Theileria is carried and transmitted by the cattle tick Haemaphysalis longicornis. The larvae, nymphs and adults all feed on ruminants, but different individuals. The infection is not passed onto the tick eggs. A tick can pick up the parasite from the blood of an infected cow, and then pass it on to the next cow it feeds from.  The tick-borne parasite is a protozoan, and the piroplasm form causes destruction of red blood cells, leading to anaemia. Animals can recover from infection, but the parasites may persist possibly for life; periods of stress such as calving can lead to a relapse. Disease is more frequently seen when naïve animals are introduced into an endemic area, or when infected animals are introduced to properties with ticks. The ticks are found throughout the North Island, plus Nelson and Golden Bay, and TABA has only occurred in tick areas.

Some interesting figures: Incidence risk 1%, cumulative mortality 0.23%, case fatality rate 17%.

It is believed the epidemic’s origin was the importation of infected cattle. There appear to be two scenarios of Theileria spreading. Firstly via cattle movements: farms that had Theileria were more likely to have brought cattle onto the farm, and from a greater distance. Trucking in infected cattle to a naive area would probably initiate each of these local outbreaks. Obviously the peak movement of 500,000 cattle happens on June 1st, leading to the mixing of infected and naïve cattle and ticks, and spread of the disease. Then a second localized spread via tick vectors: cases were seen in clusters within 20-30 days and up to 15-20km from a case farm. Infected tick nymphs can be carried to neighbouring properties by wildlife such as hares, horses, deer, dogs, goats and sheep. 100 ticks have been noted on the ears of a hare!

The time period from infection by tick bite to the parasite being found in the bloodstream is 10 days, and the number of bugs increase to 30-40 days, which is when the animal has the most severe anaemia and clinical signs. The peak of TABA in October 2013 therefore probably arose from infection soon after calving via the re-emergence of over-wintered nymphs. By the time you see a cow sick from it, she has been infectious to ticks for over a month already!

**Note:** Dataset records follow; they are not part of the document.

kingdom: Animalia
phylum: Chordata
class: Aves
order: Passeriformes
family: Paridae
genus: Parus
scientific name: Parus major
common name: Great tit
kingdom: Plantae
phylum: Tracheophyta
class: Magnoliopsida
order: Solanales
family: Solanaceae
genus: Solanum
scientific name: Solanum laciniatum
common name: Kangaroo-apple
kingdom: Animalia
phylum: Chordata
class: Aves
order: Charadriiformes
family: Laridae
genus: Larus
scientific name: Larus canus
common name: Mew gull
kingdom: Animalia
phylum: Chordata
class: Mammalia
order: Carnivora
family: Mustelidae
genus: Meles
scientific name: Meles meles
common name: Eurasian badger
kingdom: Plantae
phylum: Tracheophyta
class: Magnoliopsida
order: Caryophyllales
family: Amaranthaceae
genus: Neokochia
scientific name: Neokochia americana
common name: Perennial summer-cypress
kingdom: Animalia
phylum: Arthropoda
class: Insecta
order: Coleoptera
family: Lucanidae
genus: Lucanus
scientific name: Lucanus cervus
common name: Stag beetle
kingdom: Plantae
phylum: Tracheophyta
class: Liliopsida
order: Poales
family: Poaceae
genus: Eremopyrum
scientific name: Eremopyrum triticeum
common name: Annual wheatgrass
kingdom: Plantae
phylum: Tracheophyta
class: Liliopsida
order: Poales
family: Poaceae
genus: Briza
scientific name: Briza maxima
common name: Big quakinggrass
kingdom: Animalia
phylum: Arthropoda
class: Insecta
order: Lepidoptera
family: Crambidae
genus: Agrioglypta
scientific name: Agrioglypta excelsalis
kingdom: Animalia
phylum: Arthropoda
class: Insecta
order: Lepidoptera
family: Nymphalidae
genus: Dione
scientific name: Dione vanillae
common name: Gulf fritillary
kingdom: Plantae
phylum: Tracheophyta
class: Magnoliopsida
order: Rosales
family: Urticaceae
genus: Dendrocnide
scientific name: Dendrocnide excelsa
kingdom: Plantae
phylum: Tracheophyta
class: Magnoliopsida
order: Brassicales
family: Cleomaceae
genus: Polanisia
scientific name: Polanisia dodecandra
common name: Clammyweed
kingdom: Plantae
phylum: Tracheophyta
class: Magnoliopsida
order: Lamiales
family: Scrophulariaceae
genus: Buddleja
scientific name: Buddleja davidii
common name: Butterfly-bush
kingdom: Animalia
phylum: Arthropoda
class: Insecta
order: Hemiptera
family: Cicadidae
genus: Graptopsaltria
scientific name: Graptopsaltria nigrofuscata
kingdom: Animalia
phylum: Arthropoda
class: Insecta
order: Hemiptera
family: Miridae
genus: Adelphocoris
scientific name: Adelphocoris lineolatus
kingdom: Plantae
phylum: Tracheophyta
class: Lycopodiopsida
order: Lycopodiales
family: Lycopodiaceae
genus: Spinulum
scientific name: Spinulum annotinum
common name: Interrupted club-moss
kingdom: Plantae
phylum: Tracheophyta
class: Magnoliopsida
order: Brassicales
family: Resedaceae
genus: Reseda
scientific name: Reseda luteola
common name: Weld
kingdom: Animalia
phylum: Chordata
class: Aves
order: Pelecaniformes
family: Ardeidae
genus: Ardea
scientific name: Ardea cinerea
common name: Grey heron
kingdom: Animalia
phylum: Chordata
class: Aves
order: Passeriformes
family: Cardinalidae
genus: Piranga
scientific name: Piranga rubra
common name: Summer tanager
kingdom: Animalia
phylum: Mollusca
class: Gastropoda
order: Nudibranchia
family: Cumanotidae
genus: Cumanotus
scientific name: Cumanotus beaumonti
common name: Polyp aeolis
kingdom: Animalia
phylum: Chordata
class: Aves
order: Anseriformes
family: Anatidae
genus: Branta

Beef calves were at greater risk of TABA than dairy calves, and calves were the most affected age group in Northland. This is probably because beef calves are born later (coinciding with the peak questing period of overwintered nymphs), dairy calves are housed for the first few weeks, and tick density is higher in Northland with earlier resumption of tick activity. Data from Africa suggests that as an area becomes endemically stable, the incidence of obvious disease falls and is often restricted to young animals; this may explain why there was lower risk of disease in Northland. In contrast, the Waikato bore the brunt of TABA with adult dairy cattle.

The prediction is that some areas will reach endemic stability (with clinical disease not being seen much as ticks and theileria are a constant factor), but that epidemics (outbreaks of disease) may continue in areas of marginal tick habitat. Practical treatments still focus around pasture management, tick control, animal husbandry (minimizing stress), supportive therapy and, if needed, blood transfusion. Buparvaquone is effective but the with-holding is too long to be practical. Some research work for a potential vaccine was being done in Japan.